Live album by McCoy Tyner
- Released: 1991
- Recorded: October 24–27, 1991
- Venue: The Warsaw Jazz Jamboree
- Genre: Jazz
- Label: Who's Who in Jazz

McCoy Tyner chronology
| Key of Soul (1991) | Live in Warsaw (1991) | The Turning Point (1991) |

Beautiful Love cover

= Live in Warsaw (McCoy Tyner album) =

Live in Warsaw (also released as Beautiful Love, The Lady from Caracas, Monk's Dream and At the Warsaw Jamboree) is a 1991 live album by McCoy Tyner that was released by Who's Who in Jazz. The album was recorded for a television broadcast by Polish Channel 1 (which has also been released as a DVD) in October 1991 at the Operatka House in Warsaw, Poland with a solo performance by Tyner.
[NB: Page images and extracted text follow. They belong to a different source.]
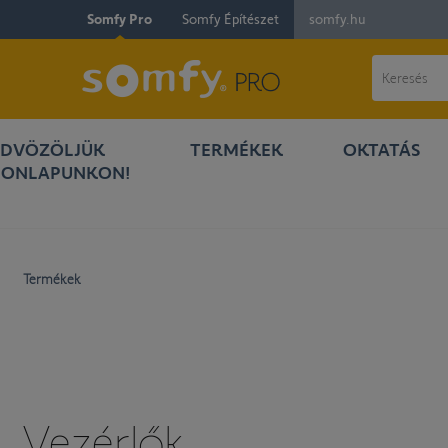
Somfy Pro
Somfy Építészet
somfy.hu
DVÖZÖLJÜK
TERMÉKEK
OKTATÁS
ONLAPUNKON!
Termékek
Vezérlők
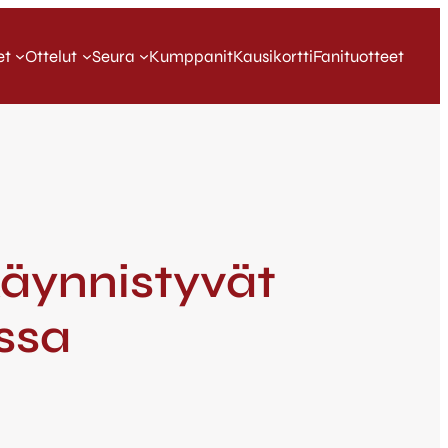
et
Ottelut
Seura
Kumppanit
Kausikortti
Fanituotteet
käynnistyvät
ssa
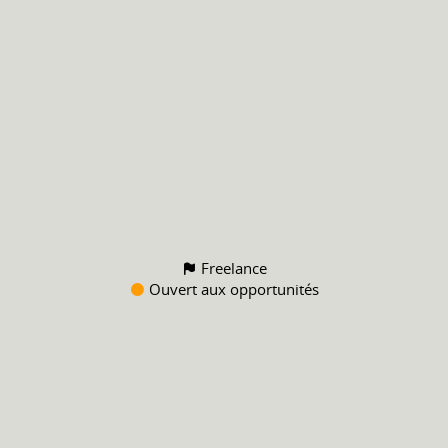
Freelance
Ouvert aux opportunités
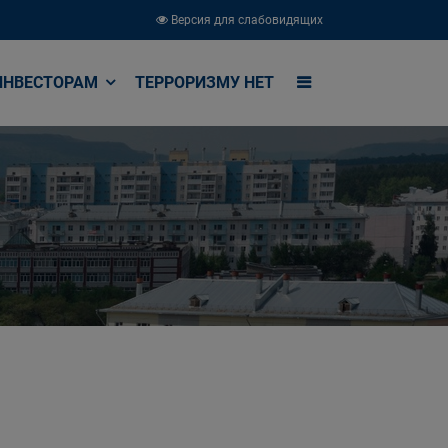
Версия для слабовидящих
ИНВЕСТОРАМ
ТЕРРОРИЗМУ НЕТ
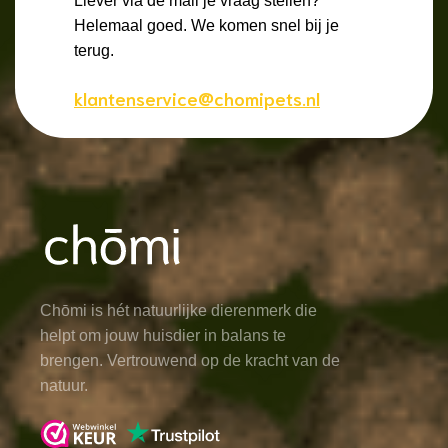
Liever via de mail je vraag stellen?
Helemaal goed. We komen snel bij je
terug.
klantenservice@chomipets.nl
Chōmi is hét natuurlijke dierenmerk die
helpt om jouw huisdier in balans te
brengen. Vertrouwend op de kracht van de
natuur.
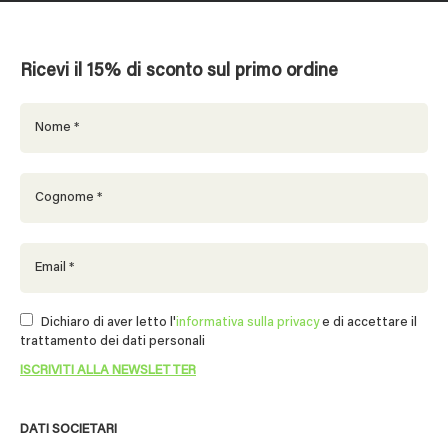
Ricevi il 15% di sconto sul primo ordine
Dichiaro di aver letto l'
informativa sulla privacy
e di accettare il
trattamento dei dati personali
DATI SOCIETARI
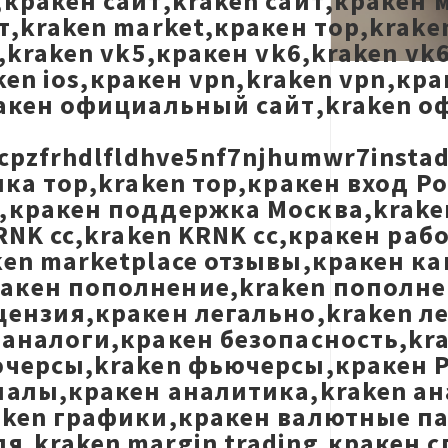
кракен сайт,kraken сайт,кракен 
,kraken market,кракен тор,kraken
,kraken vk5,кракен vk6,kraken vk
ken ios,кракен vpn,kraken vpn,кр
ракен официальный сайт,kraken о
cpzfrhdlfldhve5nf7njhumwr7insta
лка тор,kraken тор,кракен вход Р
кракен поддержка Москва,kraken 
RNK cc,kraken KRNK cc,кракен раб
en marketplace отзывы,кракен ка
кен пополнение,kraken пополнен
цензия,кракен легально,kraken л
 аналоги,кракен безопасность,kr
ючерсы,kraken фьючерсы,кракен P
налы,кракен аналитика,kraken ан
aken графики,кракен валютные п
,kraken margin trading,кракен сп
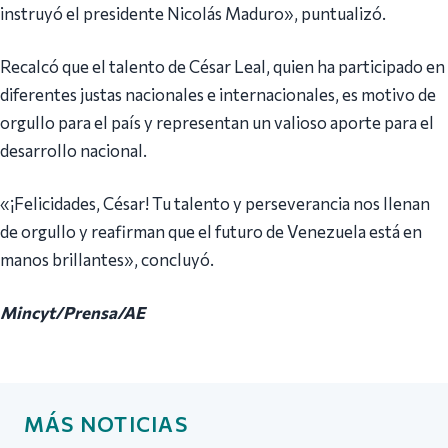
instruyó el presidente Nicolás Maduro», puntualizó.
Recalcó que el talento de César Leal, quien ha participado en
diferentes justas nacionales e internacionales, es motivo de
orgullo para el país y representan un valioso aporte para el
desarrollo nacional.
«¡Felicidades, César! Tu talento y perseverancia nos llenan
de orgullo y reafirman que el futuro de Venezuela está en
manos brillantes», concluyó.
Mincyt/Prensa/AE
MÁS NOTICIAS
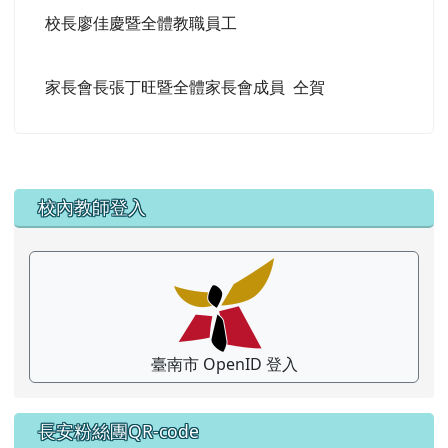
校長廖佳慶暨全體教職員工
家長會長張丁旺暨全體家長會成員 仝賀
左邊區域內容
校內教師登入
臺南市 OpenID 登入
長安粉絲團QR-code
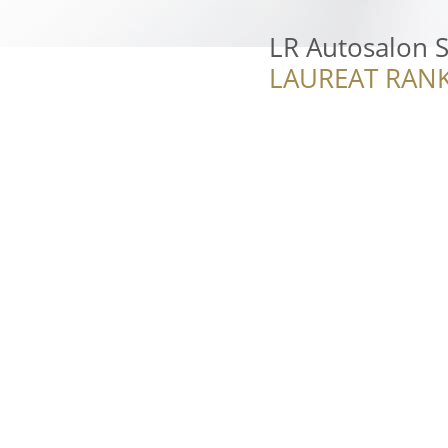
LR Autosalon S
LAUREAT RANK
The AllMusic review by William Ruhlmann states, "A virtual retrospective on a long career by a still-vital artist, Live in Warsaw offers the listener an opportunity to hear Tyner's mature reflections on the music of his past and present in an unfettered context."

Professional ratings
Review scores
| Source | Rating |
| Allmusic |  |
| The Penguin Guide to Jazz Recordings |  |

== Track listing ==
1. "Beautiful Love" (Gillespie, King, Van Alstyne, Young) - 3:20
2. "Suddenly" - 5:20
3. "Giant Steps" (Coltrane) - 3:32
4. "Darn That Dream" (DeLange, Van Heusen) - 5:51
5. "Rhythm-A-Ning" (Monk) - 5:56
6. "You Taught My Heart to Sing" (Cahn, Tyner) - 4:55
7. "Bluesin' With Bob" - 4:37
8. "Monk's Dream" (Monk) - 3:39
9. "Naima" (Coltrane) - 4:13
10. "Miss Bea" - 5:56
11. "Rio" - 4:14
12. "Lady from Caracas" - 4:15
All compositions by McCoy Tyner except as indicated
- Recorded at the Operatka House, Warsaw, Poland on October 24–27, 1991.